**Request 1:**
Reproduce the part of the BMW M3 story that begins at the words "I offered him" and stops after "the hell not.".
**Request 2:**
According to the BMW M3 story, why did the insurance adjusters pay the full value of the car?
**Request 3:**
List every part the writer of the BMW M3 story says was needed to repair the car.

**Source document:**
Part 2: A different kind of garage find
Although I'm not usually known for this particular quality, I can be quite persuasive. For instance, late last year, I convinced a dear friend of mine, who was set on buying a Honda Element or Subaru Outback (due to winter snow) to buy the exact opposite of what he originally wanted, a modified BMW M3. Which he purchased with me. At night. During a snowstorm.
It was quite a fine example, other than the godawful rust on the rear quarter panels. It detracted from the look of the car, but she was a runner, not a garage queen. Installed with the car were brand new fully adjustable Yellow Coilovers and a custom audio system with carbon fiber sub enclosure.
He drove the M3 for a few months, then parked it at a friend's house during a New Year's Eve celebration. When it was time to depart, he came out to a car that was a bit more modified, but this time it was involuntary. Someone, likely full of the New Year's spirit and/or bath salts had taken a rather large vehicle and attempted to pizza when they should've french fried and left the front end of the M3 looking like a crumpled piece of paper. What was even more peculiar was that the note they must've left with their info apparently blew away, because nothing was on the windshield when the party was over. The car was drivable, but the fender was pushed in, making things a bit uncomfortable for driver that wanted to make both right AND left turns. The car was parked in his garage and the insurance adjusters paid him for the full value of the car, because they couldn't open the hood to assess the damage. My friend bought the car back for $500, and with the remaining money, bought an E39 540i 6spd that was such a good value for money, that if a law was instituted in which everyone was required to purchase one, I wouldn't have a problem with it.
I offered him $1000 for the smashed BMW, and he accepted. I had never done something like this before, but I played with Legos as a child (NOT MEGA BLOCKS), and I did have a slight history of restoring and selling on cars, so why the hell not.
Part 3: Cut my Hood into Pieces, this is my Last Resort
I took out my angle grinder and removed the hood and latches with extreme prejudice:
After that, I removed the bumper and front nose panel. I also removed the radiator support to assess the damage:
From the looks of things, no mechanical aspect of the car was harmed. The frame rails weren't touched, and everything that was bent could be bent back with a few convincing blows with a capable hammer. What I needed was a fender, hood, nose panel - all painted - and radiator support. It was time to look for the parts.

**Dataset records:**
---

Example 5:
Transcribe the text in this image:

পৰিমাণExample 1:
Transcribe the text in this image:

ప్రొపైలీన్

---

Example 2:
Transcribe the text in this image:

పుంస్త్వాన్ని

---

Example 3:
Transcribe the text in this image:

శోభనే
* * *
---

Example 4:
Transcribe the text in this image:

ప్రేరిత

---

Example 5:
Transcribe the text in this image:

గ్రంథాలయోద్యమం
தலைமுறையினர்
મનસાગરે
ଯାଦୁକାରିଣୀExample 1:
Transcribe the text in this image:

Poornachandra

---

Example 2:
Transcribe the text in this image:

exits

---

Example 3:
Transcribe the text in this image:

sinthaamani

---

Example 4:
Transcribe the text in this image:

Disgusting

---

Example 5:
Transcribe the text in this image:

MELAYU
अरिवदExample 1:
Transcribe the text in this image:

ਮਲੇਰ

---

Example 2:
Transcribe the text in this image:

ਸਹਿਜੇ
---
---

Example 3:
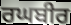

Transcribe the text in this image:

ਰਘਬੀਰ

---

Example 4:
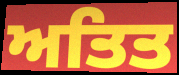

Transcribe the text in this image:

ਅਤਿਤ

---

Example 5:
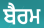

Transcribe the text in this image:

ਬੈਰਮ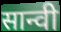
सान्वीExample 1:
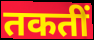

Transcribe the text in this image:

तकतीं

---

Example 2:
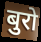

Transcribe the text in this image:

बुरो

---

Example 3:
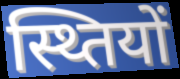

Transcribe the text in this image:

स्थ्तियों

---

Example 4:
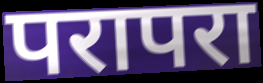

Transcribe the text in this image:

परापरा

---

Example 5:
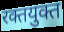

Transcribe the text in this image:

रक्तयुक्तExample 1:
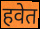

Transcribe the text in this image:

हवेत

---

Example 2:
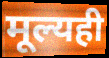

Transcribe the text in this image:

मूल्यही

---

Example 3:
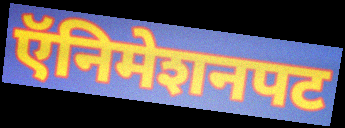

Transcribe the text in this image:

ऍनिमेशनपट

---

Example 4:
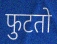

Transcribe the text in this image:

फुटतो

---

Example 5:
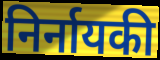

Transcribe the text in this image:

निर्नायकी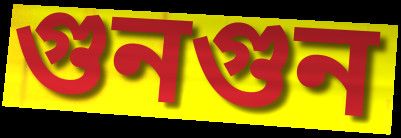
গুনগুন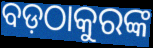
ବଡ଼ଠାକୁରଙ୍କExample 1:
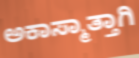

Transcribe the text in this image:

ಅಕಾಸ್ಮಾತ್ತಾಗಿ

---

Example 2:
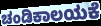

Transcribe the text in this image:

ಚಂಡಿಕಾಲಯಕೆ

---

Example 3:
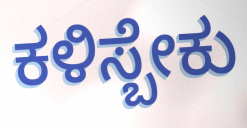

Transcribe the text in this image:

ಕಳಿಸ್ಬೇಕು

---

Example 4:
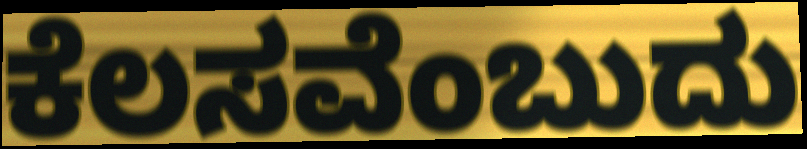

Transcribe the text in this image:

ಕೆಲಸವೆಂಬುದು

**Correct output 1:**
I offered him $1000 for the smashed BMW, and he accepted. I had never done something like this before, but I played with Legos as a child (NOT MEGA BLOCKS), and I did have a slight history of restoring and selling on cars, so why the hell not.

**Correct output 2:**
The adjusters paid the full value because they couldn't open the hood to assess the damage.

**Correct output 3:**
- Fender
- Hood
- Nose panel
- Radiator support